Work request A —
Reproduce the part of the APL thread that opens with the words containing "But no programming" and closes with "not always necessary.)".
Work request B —
For each statement below, say yes or no to whether it agrees with the APL thread, and quote the thread's exact words that decide it.
(i) In the tin flippers example, items are counted by a machine.
(ii) APL can still be useful for modeling or prototyping real time work.
(iii) In many potential APL environments, a handful of well designed custom primitives would get you where you need to go.

Excerpt to read —
BEGIN

| The language is interesting, but the management ideas in this are very strange. Example: tin flippers. Items are being checked manually and miscounted. The numbers are inherently inaccurate. And he makes the point that this applies in many other situations - some where the inputs are mechanical, so "Use a machine" isn't a solution. ("Use a better machine" might be. But how would you know without being able to monitor output quality?) How is a programming language supposed to fix any of this? Finding gross inconsistenicies shouldn't be too hard, but automating broken processes algorithmically means you have automated broken processes. This is not at all the same problem as formally specifying software in ways that make it more reliable. The other problem is that it sees software as strictly sequential in->stuff happens->out. This is basically batch mode, not real time. As soon as you need real time I/O everything gets a lot more complicated. I don't see anything in APL that solves that. And that's even more true of business processes. To add: it's not that analytics can't be useful. But APL won't somehow magically guarantee that your analytics are any better or more useful than output from some other language or system. |
For the APL family, that's often a call for code which works with external interfaces. In many potential APL environments a handful of well designed custom primitives would get you where you need to go.
But no programming language is adequate for all roles, and that includes APL. (It can still be useful for modeling / prototyping for real time work, but that's not always necessary.)

END

Extracted records —
BEGIN

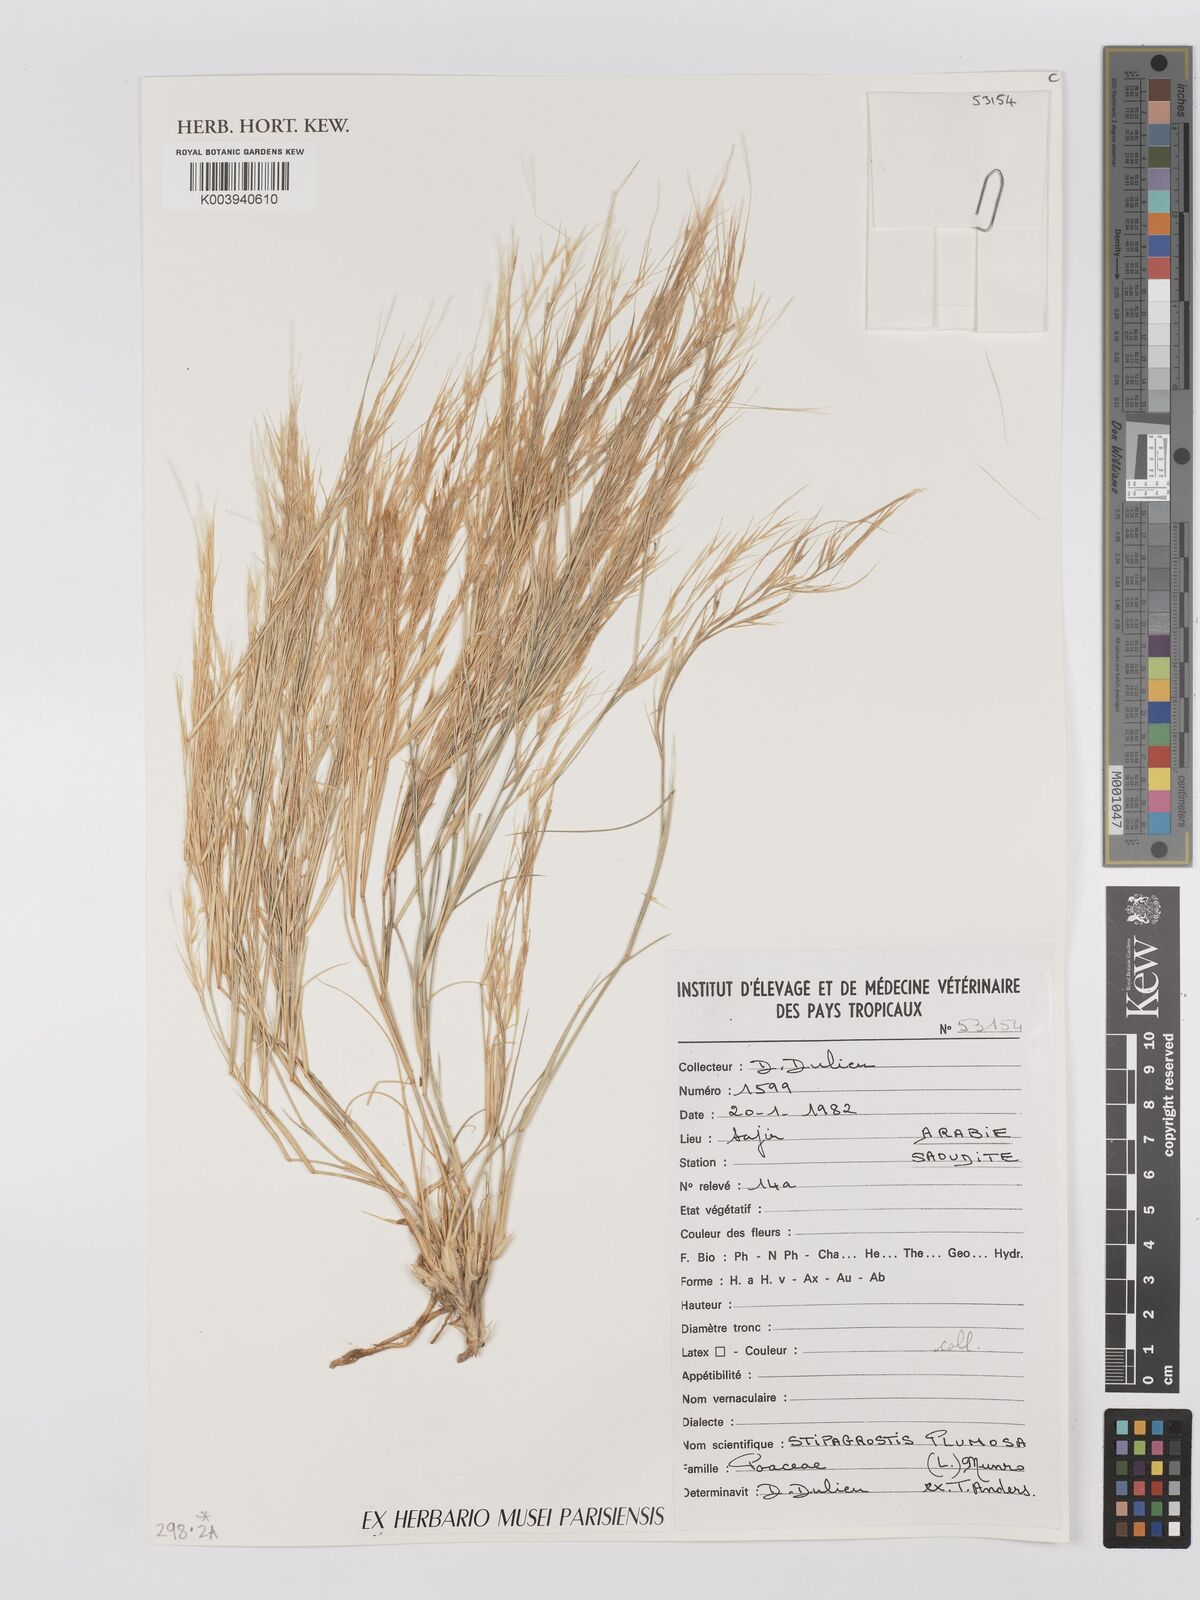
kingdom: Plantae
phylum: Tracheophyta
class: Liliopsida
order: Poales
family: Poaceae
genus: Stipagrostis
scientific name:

END

Exercise output A —
But no programming language is adequate for all roles, and that includes APL. (It can still be useful for modeling / prototyping for real time work, but that's not always necessary.)

Exercise output B —
(i) No: "Items are being checked manually and miscounted."
(ii) Yes: "It can still be useful for modeling / prototyping for real time work"
(iii) Yes: "In many potential APL environments a handful of well designed custom primitives would get you where you need to go."